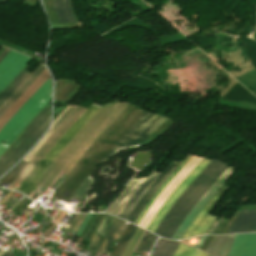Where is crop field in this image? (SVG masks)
<instances>
[{
	"label": "crop field",
	"mask_w": 256,
	"mask_h": 256,
	"mask_svg": "<svg viewBox=\"0 0 256 256\" xmlns=\"http://www.w3.org/2000/svg\"><path fill=\"white\" fill-rule=\"evenodd\" d=\"M134 105L130 104L96 141V143L84 154L73 171L71 170L72 172L66 180L64 179L65 181L55 191L53 196L69 201L72 194L99 163L103 156L145 111Z\"/></svg>",
	"instance_id": "8a807250"
},
{
	"label": "crop field",
	"mask_w": 256,
	"mask_h": 256,
	"mask_svg": "<svg viewBox=\"0 0 256 256\" xmlns=\"http://www.w3.org/2000/svg\"><path fill=\"white\" fill-rule=\"evenodd\" d=\"M229 165L222 161H213L198 176V178L181 194L154 234L171 239L182 219L208 189V187L222 174Z\"/></svg>",
	"instance_id": "ac0d7876"
},
{
	"label": "crop field",
	"mask_w": 256,
	"mask_h": 256,
	"mask_svg": "<svg viewBox=\"0 0 256 256\" xmlns=\"http://www.w3.org/2000/svg\"><path fill=\"white\" fill-rule=\"evenodd\" d=\"M51 101V82L48 78L45 83L35 92L27 103L7 122L0 131V142L5 141V145L15 139L21 130L30 120Z\"/></svg>",
	"instance_id": "34b2d1b8"
},
{
	"label": "crop field",
	"mask_w": 256,
	"mask_h": 256,
	"mask_svg": "<svg viewBox=\"0 0 256 256\" xmlns=\"http://www.w3.org/2000/svg\"><path fill=\"white\" fill-rule=\"evenodd\" d=\"M99 110L94 106H90L82 116L69 128V130L58 140L53 148L46 154V156L39 162L33 172L20 185L17 191L29 195L35 188L34 183L56 158V156L64 149L70 142L74 135L89 121V119Z\"/></svg>",
	"instance_id": "412701ff"
},
{
	"label": "crop field",
	"mask_w": 256,
	"mask_h": 256,
	"mask_svg": "<svg viewBox=\"0 0 256 256\" xmlns=\"http://www.w3.org/2000/svg\"><path fill=\"white\" fill-rule=\"evenodd\" d=\"M166 119L167 118L161 115H154L148 111L144 112L103 159L127 146H141Z\"/></svg>",
	"instance_id": "f4fd0767"
},
{
	"label": "crop field",
	"mask_w": 256,
	"mask_h": 256,
	"mask_svg": "<svg viewBox=\"0 0 256 256\" xmlns=\"http://www.w3.org/2000/svg\"><path fill=\"white\" fill-rule=\"evenodd\" d=\"M159 175L160 173L153 170L146 178L132 179L108 213L126 219L136 203Z\"/></svg>",
	"instance_id": "dd49c442"
},
{
	"label": "crop field",
	"mask_w": 256,
	"mask_h": 256,
	"mask_svg": "<svg viewBox=\"0 0 256 256\" xmlns=\"http://www.w3.org/2000/svg\"><path fill=\"white\" fill-rule=\"evenodd\" d=\"M235 169L229 167L219 179L204 193V195L198 200V202L193 206L184 220L181 222L177 231L173 235L172 239H181L185 230L193 222L195 217L198 215L200 210L207 204V202L215 195L218 189L224 184L225 180L233 175Z\"/></svg>",
	"instance_id": "e52e79f7"
},
{
	"label": "crop field",
	"mask_w": 256,
	"mask_h": 256,
	"mask_svg": "<svg viewBox=\"0 0 256 256\" xmlns=\"http://www.w3.org/2000/svg\"><path fill=\"white\" fill-rule=\"evenodd\" d=\"M211 162L209 159L203 158L200 163L192 170V172L184 179V181L177 187V189L169 196L165 204L158 210L156 215L151 220L147 230L154 232L168 210L180 196V194L194 181V179L204 170V168Z\"/></svg>",
	"instance_id": "d8731c3e"
},
{
	"label": "crop field",
	"mask_w": 256,
	"mask_h": 256,
	"mask_svg": "<svg viewBox=\"0 0 256 256\" xmlns=\"http://www.w3.org/2000/svg\"><path fill=\"white\" fill-rule=\"evenodd\" d=\"M31 58L10 50L0 61V91L22 70Z\"/></svg>",
	"instance_id": "5a996713"
},
{
	"label": "crop field",
	"mask_w": 256,
	"mask_h": 256,
	"mask_svg": "<svg viewBox=\"0 0 256 256\" xmlns=\"http://www.w3.org/2000/svg\"><path fill=\"white\" fill-rule=\"evenodd\" d=\"M228 190V188L222 186L216 195L208 202V204L201 210L197 218L194 220L188 231L183 238L206 234L210 226L216 220L217 216L209 214L210 211L219 202L221 196ZM182 238V239H183Z\"/></svg>",
	"instance_id": "3316defc"
},
{
	"label": "crop field",
	"mask_w": 256,
	"mask_h": 256,
	"mask_svg": "<svg viewBox=\"0 0 256 256\" xmlns=\"http://www.w3.org/2000/svg\"><path fill=\"white\" fill-rule=\"evenodd\" d=\"M50 114L49 106L44 107L39 114L22 130V132L17 136L11 146L0 158V170L10 159L13 153L18 149V147L23 143V141L29 136V134L35 129V127L48 115Z\"/></svg>",
	"instance_id": "28ad6ade"
},
{
	"label": "crop field",
	"mask_w": 256,
	"mask_h": 256,
	"mask_svg": "<svg viewBox=\"0 0 256 256\" xmlns=\"http://www.w3.org/2000/svg\"><path fill=\"white\" fill-rule=\"evenodd\" d=\"M229 256H256V234L235 235Z\"/></svg>",
	"instance_id": "d1516ede"
},
{
	"label": "crop field",
	"mask_w": 256,
	"mask_h": 256,
	"mask_svg": "<svg viewBox=\"0 0 256 256\" xmlns=\"http://www.w3.org/2000/svg\"><path fill=\"white\" fill-rule=\"evenodd\" d=\"M49 116L42 121L36 129L31 133V135L25 140V142L19 147V149L14 153L11 159L7 162V164L3 167L0 171V175L7 170L10 166H12L43 134L45 131L48 123H49Z\"/></svg>",
	"instance_id": "22f410ed"
},
{
	"label": "crop field",
	"mask_w": 256,
	"mask_h": 256,
	"mask_svg": "<svg viewBox=\"0 0 256 256\" xmlns=\"http://www.w3.org/2000/svg\"><path fill=\"white\" fill-rule=\"evenodd\" d=\"M256 231V210L241 211L232 223L227 234Z\"/></svg>",
	"instance_id": "cbeb9de0"
},
{
	"label": "crop field",
	"mask_w": 256,
	"mask_h": 256,
	"mask_svg": "<svg viewBox=\"0 0 256 256\" xmlns=\"http://www.w3.org/2000/svg\"><path fill=\"white\" fill-rule=\"evenodd\" d=\"M46 68L39 64L36 69L28 76V78L19 86V88L1 105L0 117L8 110V108L26 91V89L34 82V80Z\"/></svg>",
	"instance_id": "5142ce71"
},
{
	"label": "crop field",
	"mask_w": 256,
	"mask_h": 256,
	"mask_svg": "<svg viewBox=\"0 0 256 256\" xmlns=\"http://www.w3.org/2000/svg\"><path fill=\"white\" fill-rule=\"evenodd\" d=\"M234 239L231 236H214L205 252L213 256H227Z\"/></svg>",
	"instance_id": "d9b57169"
},
{
	"label": "crop field",
	"mask_w": 256,
	"mask_h": 256,
	"mask_svg": "<svg viewBox=\"0 0 256 256\" xmlns=\"http://www.w3.org/2000/svg\"><path fill=\"white\" fill-rule=\"evenodd\" d=\"M63 3V6H62ZM53 5L55 8L56 15L58 17L59 23L62 22H76L75 18L70 10L69 0H53Z\"/></svg>",
	"instance_id": "733c2abd"
},
{
	"label": "crop field",
	"mask_w": 256,
	"mask_h": 256,
	"mask_svg": "<svg viewBox=\"0 0 256 256\" xmlns=\"http://www.w3.org/2000/svg\"><path fill=\"white\" fill-rule=\"evenodd\" d=\"M28 65L17 75V77L0 93V104L11 94L13 93L18 86L26 79L30 74L27 72Z\"/></svg>",
	"instance_id": "4a817a6b"
},
{
	"label": "crop field",
	"mask_w": 256,
	"mask_h": 256,
	"mask_svg": "<svg viewBox=\"0 0 256 256\" xmlns=\"http://www.w3.org/2000/svg\"><path fill=\"white\" fill-rule=\"evenodd\" d=\"M113 220H114V217L106 214V216H105L103 222L101 223L97 233L95 234L92 242L90 241L91 243L89 244L88 248L97 251L102 238L104 237L106 231L108 230V228Z\"/></svg>",
	"instance_id": "bc2a9ffb"
},
{
	"label": "crop field",
	"mask_w": 256,
	"mask_h": 256,
	"mask_svg": "<svg viewBox=\"0 0 256 256\" xmlns=\"http://www.w3.org/2000/svg\"><path fill=\"white\" fill-rule=\"evenodd\" d=\"M191 155H189L186 160L174 171V173L169 177V179L164 183V185L159 189V191L154 195V197L150 200L146 208L143 210L141 215L138 217V219L135 221V224L138 225L140 220L143 218L147 210L150 208L152 203L155 201V199L159 196V194L163 191V189L170 183V181L180 172V170L188 163V161L191 159Z\"/></svg>",
	"instance_id": "214f88e0"
},
{
	"label": "crop field",
	"mask_w": 256,
	"mask_h": 256,
	"mask_svg": "<svg viewBox=\"0 0 256 256\" xmlns=\"http://www.w3.org/2000/svg\"><path fill=\"white\" fill-rule=\"evenodd\" d=\"M178 242L160 239L153 256H172Z\"/></svg>",
	"instance_id": "92a150f3"
},
{
	"label": "crop field",
	"mask_w": 256,
	"mask_h": 256,
	"mask_svg": "<svg viewBox=\"0 0 256 256\" xmlns=\"http://www.w3.org/2000/svg\"><path fill=\"white\" fill-rule=\"evenodd\" d=\"M124 221L117 218L116 222L114 223L110 233L107 235V237L104 240V243L100 250L104 252H108L111 244L113 243L116 235L118 234L120 228L122 227Z\"/></svg>",
	"instance_id": "dafd665d"
},
{
	"label": "crop field",
	"mask_w": 256,
	"mask_h": 256,
	"mask_svg": "<svg viewBox=\"0 0 256 256\" xmlns=\"http://www.w3.org/2000/svg\"><path fill=\"white\" fill-rule=\"evenodd\" d=\"M176 161H172L168 167L165 169V171L159 176V178L153 183V185L150 187V189L146 192V194L141 198V200L138 202V204L135 206V208L132 210L130 215L127 217V220L130 221V219L133 217L137 209L140 207V205L143 203V201L146 199V197L149 195V193L155 188V186L162 180V178L168 173V171L174 166Z\"/></svg>",
	"instance_id": "00972430"
},
{
	"label": "crop field",
	"mask_w": 256,
	"mask_h": 256,
	"mask_svg": "<svg viewBox=\"0 0 256 256\" xmlns=\"http://www.w3.org/2000/svg\"><path fill=\"white\" fill-rule=\"evenodd\" d=\"M173 256H208L204 252L179 243Z\"/></svg>",
	"instance_id": "a9b5d70f"
},
{
	"label": "crop field",
	"mask_w": 256,
	"mask_h": 256,
	"mask_svg": "<svg viewBox=\"0 0 256 256\" xmlns=\"http://www.w3.org/2000/svg\"><path fill=\"white\" fill-rule=\"evenodd\" d=\"M180 163L177 162L175 166L169 171V173L163 178V180L156 186V188L151 192V194L148 196V198L144 201V203L141 205L137 213L134 215V217L131 219V222L134 223V221L137 219L139 214L142 212V210L145 208L149 200L152 198V196L157 192V190L162 186V184L167 180V178L172 174V172L178 167Z\"/></svg>",
	"instance_id": "4177f3b9"
},
{
	"label": "crop field",
	"mask_w": 256,
	"mask_h": 256,
	"mask_svg": "<svg viewBox=\"0 0 256 256\" xmlns=\"http://www.w3.org/2000/svg\"><path fill=\"white\" fill-rule=\"evenodd\" d=\"M28 161H20L13 169L9 171V173L3 177L0 182L11 184L12 181L16 178L19 172L25 167Z\"/></svg>",
	"instance_id": "730fd06b"
},
{
	"label": "crop field",
	"mask_w": 256,
	"mask_h": 256,
	"mask_svg": "<svg viewBox=\"0 0 256 256\" xmlns=\"http://www.w3.org/2000/svg\"><path fill=\"white\" fill-rule=\"evenodd\" d=\"M92 180L90 176L86 178V180L83 182V184L80 186L78 191L75 193L74 197L81 199L85 193L90 189Z\"/></svg>",
	"instance_id": "eef30255"
},
{
	"label": "crop field",
	"mask_w": 256,
	"mask_h": 256,
	"mask_svg": "<svg viewBox=\"0 0 256 256\" xmlns=\"http://www.w3.org/2000/svg\"><path fill=\"white\" fill-rule=\"evenodd\" d=\"M153 234L149 233L146 231L144 237L142 238L140 244L138 245L136 251L137 252H143L145 246L147 245V243L149 242L150 238L152 237Z\"/></svg>",
	"instance_id": "ae1a2a85"
},
{
	"label": "crop field",
	"mask_w": 256,
	"mask_h": 256,
	"mask_svg": "<svg viewBox=\"0 0 256 256\" xmlns=\"http://www.w3.org/2000/svg\"><path fill=\"white\" fill-rule=\"evenodd\" d=\"M131 227H132V224L129 223L128 227H127L126 230L124 231V233H123V235H122V237H121V240H120L118 246L116 247L115 251L113 252L112 256H115V255L118 253V251H119V249H120V247H121L123 241L125 240V238H126L128 232L130 231Z\"/></svg>",
	"instance_id": "d3111659"
},
{
	"label": "crop field",
	"mask_w": 256,
	"mask_h": 256,
	"mask_svg": "<svg viewBox=\"0 0 256 256\" xmlns=\"http://www.w3.org/2000/svg\"><path fill=\"white\" fill-rule=\"evenodd\" d=\"M135 229H136V226L133 225V227H132V229H131V231H130L128 237L126 238V240H125V242H124L122 248L120 249L119 253L117 254V256H120V255L122 254V252H123V250H124L126 244L128 243V241H129L130 237L132 236L133 232L135 231Z\"/></svg>",
	"instance_id": "750c4746"
},
{
	"label": "crop field",
	"mask_w": 256,
	"mask_h": 256,
	"mask_svg": "<svg viewBox=\"0 0 256 256\" xmlns=\"http://www.w3.org/2000/svg\"><path fill=\"white\" fill-rule=\"evenodd\" d=\"M101 216H102V214H99V215L97 216V218H96V220H95V222H94V224H93L91 230L89 231V233H88V234L86 235V237H85L86 240H88L89 236L91 235V233H92L94 227L96 226V224H97V222L99 221V219L101 218Z\"/></svg>",
	"instance_id": "bd1437ed"
},
{
	"label": "crop field",
	"mask_w": 256,
	"mask_h": 256,
	"mask_svg": "<svg viewBox=\"0 0 256 256\" xmlns=\"http://www.w3.org/2000/svg\"><path fill=\"white\" fill-rule=\"evenodd\" d=\"M90 216H91V214H88L87 217L85 218L84 222L82 223L81 227L79 228V230L76 233L77 236L80 235L82 229L84 228V226H85V224H86V222H87V220L89 219Z\"/></svg>",
	"instance_id": "1d83c4d3"
},
{
	"label": "crop field",
	"mask_w": 256,
	"mask_h": 256,
	"mask_svg": "<svg viewBox=\"0 0 256 256\" xmlns=\"http://www.w3.org/2000/svg\"><path fill=\"white\" fill-rule=\"evenodd\" d=\"M7 148V146L0 144V156L5 152Z\"/></svg>",
	"instance_id": "120bbe31"
},
{
	"label": "crop field",
	"mask_w": 256,
	"mask_h": 256,
	"mask_svg": "<svg viewBox=\"0 0 256 256\" xmlns=\"http://www.w3.org/2000/svg\"><path fill=\"white\" fill-rule=\"evenodd\" d=\"M9 51V49L5 48L4 51L0 55V60L5 56V54Z\"/></svg>",
	"instance_id": "d32e631a"
},
{
	"label": "crop field",
	"mask_w": 256,
	"mask_h": 256,
	"mask_svg": "<svg viewBox=\"0 0 256 256\" xmlns=\"http://www.w3.org/2000/svg\"><path fill=\"white\" fill-rule=\"evenodd\" d=\"M75 215H76V214H72V216H71L70 219L68 220L67 224L70 225V223L73 221Z\"/></svg>",
	"instance_id": "5866460e"
},
{
	"label": "crop field",
	"mask_w": 256,
	"mask_h": 256,
	"mask_svg": "<svg viewBox=\"0 0 256 256\" xmlns=\"http://www.w3.org/2000/svg\"><path fill=\"white\" fill-rule=\"evenodd\" d=\"M4 256H11V255L7 253V254H5Z\"/></svg>",
	"instance_id": "028f5c9d"
},
{
	"label": "crop field",
	"mask_w": 256,
	"mask_h": 256,
	"mask_svg": "<svg viewBox=\"0 0 256 256\" xmlns=\"http://www.w3.org/2000/svg\"><path fill=\"white\" fill-rule=\"evenodd\" d=\"M3 1V0H0V2Z\"/></svg>",
	"instance_id": "e1f06a70"
},
{
	"label": "crop field",
	"mask_w": 256,
	"mask_h": 256,
	"mask_svg": "<svg viewBox=\"0 0 256 256\" xmlns=\"http://www.w3.org/2000/svg\"><path fill=\"white\" fill-rule=\"evenodd\" d=\"M6 0H4L3 2H5Z\"/></svg>",
	"instance_id": "0bd39190"
}]
</instances>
= = = = = = =
(Given request): Put the lines running from the start of the records through the line containing "165L222 161H213L198 176V178L181", both included, into a numbered list, omitting blank lines. Leave the pictures out of the answer.

(Complete answer):
1. Where is crop field in this image? (SVG masks)
2. <instances>
3. [{
4. 	"label": "crop field",
5. 	"mask_w": 256,
6. 	"mask_h": 256,
7. 	"mask_svg": "<svg viewBox=\"0 0 256 256\" xmlns=\"http://www.w3.org/2000/svg\"><path fill=\"white\" fill-rule=\"evenodd\" d=\"M134 105L130 104L96 141V143L84 154L73 171L71 170L72 172L66 180L64 179L65 181L55 191L53 196L69 201L72 194L99 163L103 156L145 111Z\"/></svg>",
8. 	"instance_id": "8a807250"
9. },
10. {
11. 	"label": "crop field",
12. 	"mask_w": 256,
13. 	"mask_h": 256,
14. 	"mask_svg": "<svg viewBox=\"0 0 256 256\" xmlns=\"http://www.w3.org/2000/svg\"><path fill=\"white\" fill-rule=\"evenodd\" d=\"M229 165L222 161H213L198 176V178L181 194L154 234L171 239L182 219L208 189V187L222 174Z\"/></svg>",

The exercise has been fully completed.